On the undecidability of quantum channel capacities
Archishna Bhattacharyya, Arthur Mehta, Yuming Zhao

TL;DR
This paper explores the computational complexity of quantum channel capacities, showing they are likely uncomputable or undecidable, with some capacities being QMA-hard or uncomputable.
Contribution
It formally demonstrates the hardness and potential undecidability of computing quantum channel capacities, advancing understanding of their computational limits.
Findings
Quantum capacity computation is QMA-hard.
Entanglement-assisted zero-error capacity is uncomputable.

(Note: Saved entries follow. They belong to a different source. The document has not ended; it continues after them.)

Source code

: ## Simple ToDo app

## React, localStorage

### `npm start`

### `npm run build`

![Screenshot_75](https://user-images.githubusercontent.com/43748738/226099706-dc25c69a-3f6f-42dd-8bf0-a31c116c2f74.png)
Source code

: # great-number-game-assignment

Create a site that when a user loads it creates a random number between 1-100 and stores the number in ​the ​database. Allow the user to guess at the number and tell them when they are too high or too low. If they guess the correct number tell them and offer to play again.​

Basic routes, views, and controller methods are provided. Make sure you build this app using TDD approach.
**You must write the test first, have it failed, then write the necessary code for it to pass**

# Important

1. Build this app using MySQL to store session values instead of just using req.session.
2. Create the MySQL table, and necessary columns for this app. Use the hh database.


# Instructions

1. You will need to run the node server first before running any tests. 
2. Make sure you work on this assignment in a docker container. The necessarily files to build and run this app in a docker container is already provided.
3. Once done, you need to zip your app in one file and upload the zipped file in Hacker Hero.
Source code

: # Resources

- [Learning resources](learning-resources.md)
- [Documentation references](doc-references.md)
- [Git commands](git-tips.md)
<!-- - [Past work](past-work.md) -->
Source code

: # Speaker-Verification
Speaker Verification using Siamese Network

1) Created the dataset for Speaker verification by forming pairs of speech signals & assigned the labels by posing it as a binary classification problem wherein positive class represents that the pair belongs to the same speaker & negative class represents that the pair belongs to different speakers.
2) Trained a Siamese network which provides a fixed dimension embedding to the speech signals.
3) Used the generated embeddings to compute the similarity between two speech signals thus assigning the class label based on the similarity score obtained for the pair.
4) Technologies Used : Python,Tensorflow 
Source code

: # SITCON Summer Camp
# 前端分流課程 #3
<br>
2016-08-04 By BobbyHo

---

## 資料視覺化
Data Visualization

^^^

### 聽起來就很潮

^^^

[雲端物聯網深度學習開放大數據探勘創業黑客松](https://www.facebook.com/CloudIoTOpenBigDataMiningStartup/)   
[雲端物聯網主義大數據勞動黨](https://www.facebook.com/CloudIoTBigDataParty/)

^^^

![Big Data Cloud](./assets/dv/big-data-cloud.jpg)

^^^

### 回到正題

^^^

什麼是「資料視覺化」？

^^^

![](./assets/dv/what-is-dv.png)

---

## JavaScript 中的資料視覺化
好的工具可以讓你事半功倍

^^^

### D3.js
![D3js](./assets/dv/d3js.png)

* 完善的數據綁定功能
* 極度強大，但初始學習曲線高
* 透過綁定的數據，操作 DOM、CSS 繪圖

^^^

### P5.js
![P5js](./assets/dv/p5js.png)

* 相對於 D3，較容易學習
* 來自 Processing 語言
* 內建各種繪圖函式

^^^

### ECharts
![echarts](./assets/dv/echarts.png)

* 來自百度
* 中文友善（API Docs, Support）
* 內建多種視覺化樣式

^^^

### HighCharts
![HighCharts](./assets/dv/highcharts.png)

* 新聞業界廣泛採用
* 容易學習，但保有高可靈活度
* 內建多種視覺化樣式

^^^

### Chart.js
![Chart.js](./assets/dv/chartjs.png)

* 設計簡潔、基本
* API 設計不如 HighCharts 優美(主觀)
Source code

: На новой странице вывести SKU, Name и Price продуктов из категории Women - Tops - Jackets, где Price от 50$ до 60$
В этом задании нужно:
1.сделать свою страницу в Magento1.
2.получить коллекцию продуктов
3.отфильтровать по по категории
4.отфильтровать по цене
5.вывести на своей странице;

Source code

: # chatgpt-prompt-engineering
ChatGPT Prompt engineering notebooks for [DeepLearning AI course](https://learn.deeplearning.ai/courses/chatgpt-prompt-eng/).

Quantum channel capacities may be fundamentally undecidable.
Abstract
An important distinction in our understanding of capacities of classical versus quantum channels is marked by the following question: is there an algorithm which can compute (or even efficiently compute) the capacity? While there is overwhelming evidence suggesting that quantum channel capacities may be uncomputable, a formal proof of any such statement is elusive. We initiate the study of the hardness of computing quantum channel capacities. We show that, for a general quantum channel, it is QMA-hard to compute its quantum capacity, and that the entanglement-assisted zero-error capacity under some restrictions is uncomputable; indicative of the fact that quantum channel capacities may generally be undecidable.